-- WHAT THE EXERCISE ASKS --
Answer these questions about the text below on the pickup artistry book:
1. What is Step Two of the favorite trick the text describes?
2. What kind of event was the writer attending a few nights ago?
3. What does asking a stranger a question they might be able to answer change the interaction from, and into what?

-- DOCUMENT TEXT --
------------------------------------------------------------------------

Listen, Phil. I know you're married...and not real. But you know, if anything changes... I'll be right here

If you haven’t read it, here’s the sitch: The book follows the author as he descends into the world of Pickup Artistry. Basically, these dudes get together and perfect elaborate games, schemes and tricks to make women sleep with them. They keep score, they try to “sarge” as many “two and three sets” as possible while “pea-cocking” at clubs. There’s a whole lingo and costumes and general douchebaggery.

This is one of the "masters" of the art of pick up. He gets girls. Lots of them. And they let him touch them. Ah well, everyone has a type, I guess, right?

The worst part of the story is that the tricks seem to work. Hot women fall for this madness and make life more difficult for regular looking heady girls like.. um.. you know, no one in particular.

One of the favorite tricks goes like this: Step One: Find a woman you’re interested in talking to. Step Two: Insult her. She will feel the need to defend her honor to you and will then suck up to you to prove to you that she’s not mean/ugly/smelly/needy/bitchy/boring or whatever it is you told her she was. Step 3: Show here where you keep your meat and two veg.

Though idk why women would be insecure. Not like this is part of the beauty standard or anything. Also heehee, you can see her buns!!!

There’s also a bunch of stuff about hypnotizing people on the spot and duping girls into threesomes by pretending you know fuck all about Eastern massage techniques.

I read the book, fascinated by its exploration of hubris and pathos and certain that no regular person would ever think that this was the way to try and relate to other human beings.

And then I started paying attention to the way strangers talked to me.

And then I wanted to weep for all of mankind.

I don’t know that the three men I’m about to describe were actually and actively trying to hit on me. And maybe they really did just want me to go away. But there was something about the cavalier way that they were so super rude that it made me think they might believe this is how you’re supposed to talk to people.

A few nights ago, I was at a networking event. I was meant to meet someone there and they hadn’t arrived, so I was standing there feeling very awkward and trying not to look like it. I remembered one thing that the book DID suggest that is actually just helpful for starting conversations with strangers in general.

It described the benefit of greeting strangers with something other than “hey, what’s your name?” That is a boring way to start a conversation and makes people feel like you’re going to stand there forever and chat them up. Instead, they suggest, start with either a fun question about the event/picture you’re both looking at/drink you’re both drinking, etc. Or to ask them a question that they might be able to answer. This changes the interaction from interview to conversation immediately.

------------------------------------------------------------------------

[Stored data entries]
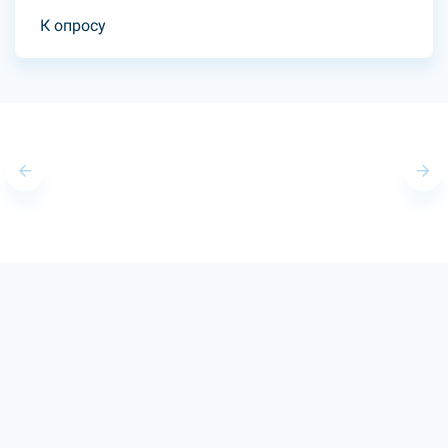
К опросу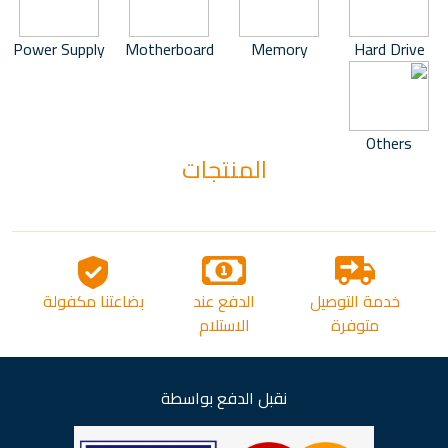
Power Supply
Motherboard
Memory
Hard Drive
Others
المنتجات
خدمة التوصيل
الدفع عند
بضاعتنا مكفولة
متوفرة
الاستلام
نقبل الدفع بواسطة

------------------------------------------------------------------------

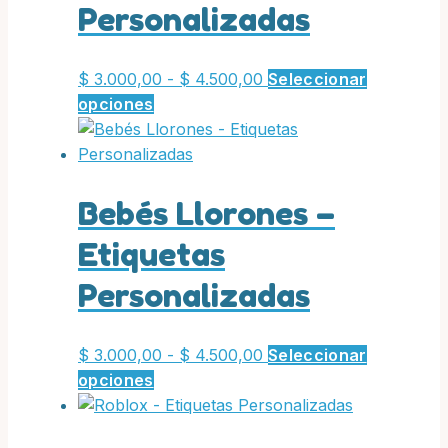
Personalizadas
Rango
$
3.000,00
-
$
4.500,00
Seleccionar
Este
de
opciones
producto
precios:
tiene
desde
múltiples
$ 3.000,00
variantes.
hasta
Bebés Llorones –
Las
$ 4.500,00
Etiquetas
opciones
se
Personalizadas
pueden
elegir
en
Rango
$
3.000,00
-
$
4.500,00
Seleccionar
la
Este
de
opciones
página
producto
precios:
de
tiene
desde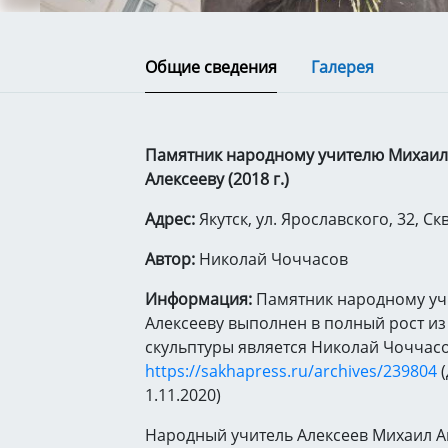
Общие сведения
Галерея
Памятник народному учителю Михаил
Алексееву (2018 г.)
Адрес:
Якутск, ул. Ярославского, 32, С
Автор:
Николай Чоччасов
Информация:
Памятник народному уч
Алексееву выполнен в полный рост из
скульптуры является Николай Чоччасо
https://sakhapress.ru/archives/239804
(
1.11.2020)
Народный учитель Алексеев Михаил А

------------------------------------------------------------------------

-- RESULT OF THE EXERCISE --
1. Insult her.
2. A networking event.
3. From interview to conversation.